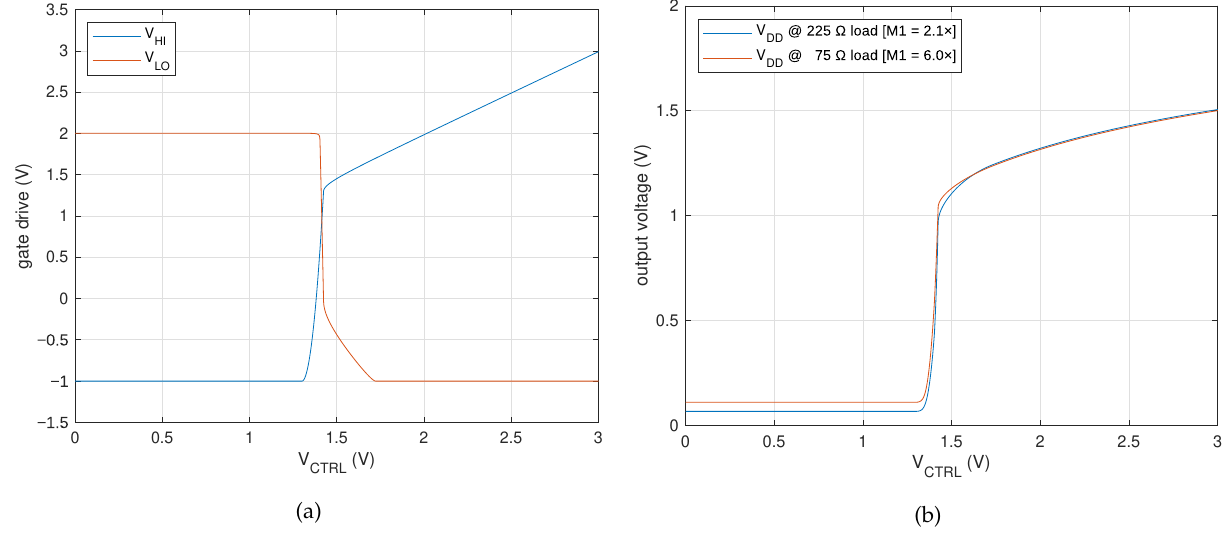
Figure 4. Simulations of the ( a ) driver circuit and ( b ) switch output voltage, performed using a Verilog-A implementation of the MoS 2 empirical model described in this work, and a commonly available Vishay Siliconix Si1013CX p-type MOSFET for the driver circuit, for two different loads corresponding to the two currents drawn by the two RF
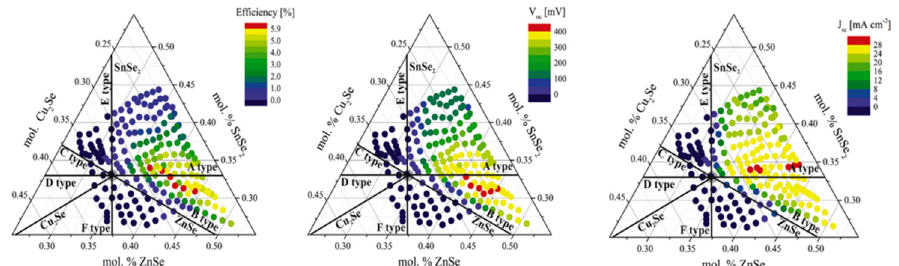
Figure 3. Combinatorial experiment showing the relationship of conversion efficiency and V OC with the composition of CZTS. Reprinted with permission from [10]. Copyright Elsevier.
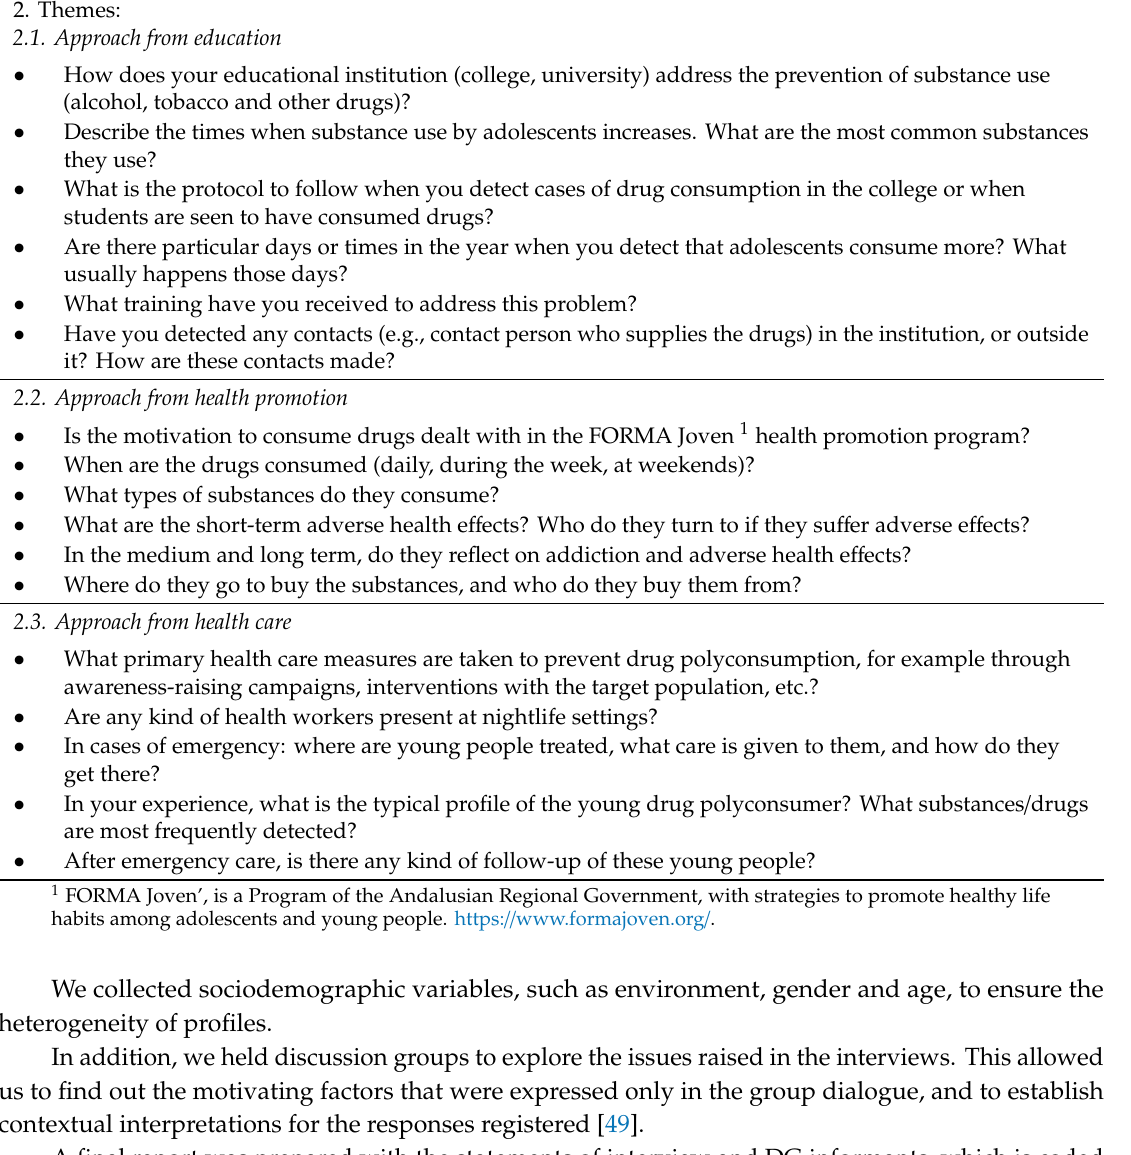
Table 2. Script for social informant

→ WORK TASK:
Write out the material above exactly. Skip the pictures.

→ ANSWER:
Figure 4. Simulations of the ( a ) driver circuit and ( b ) switch output voltage, performed using a Verilog-A implementation of the MoS 2 empirical model described in this work, and a commonly available Vishay Siliconix Si1013CX p-type MOSFET for the driver circuit, for two different loads corresponding to the two currents drawn by the two RF
Figure 3. Combinatorial experiment showing the relationship of conversion efficiency and V OC with the composition of CZTS. Reprinted with permission from [10]. Copyright Elsevier.
Table 2. Script for social informant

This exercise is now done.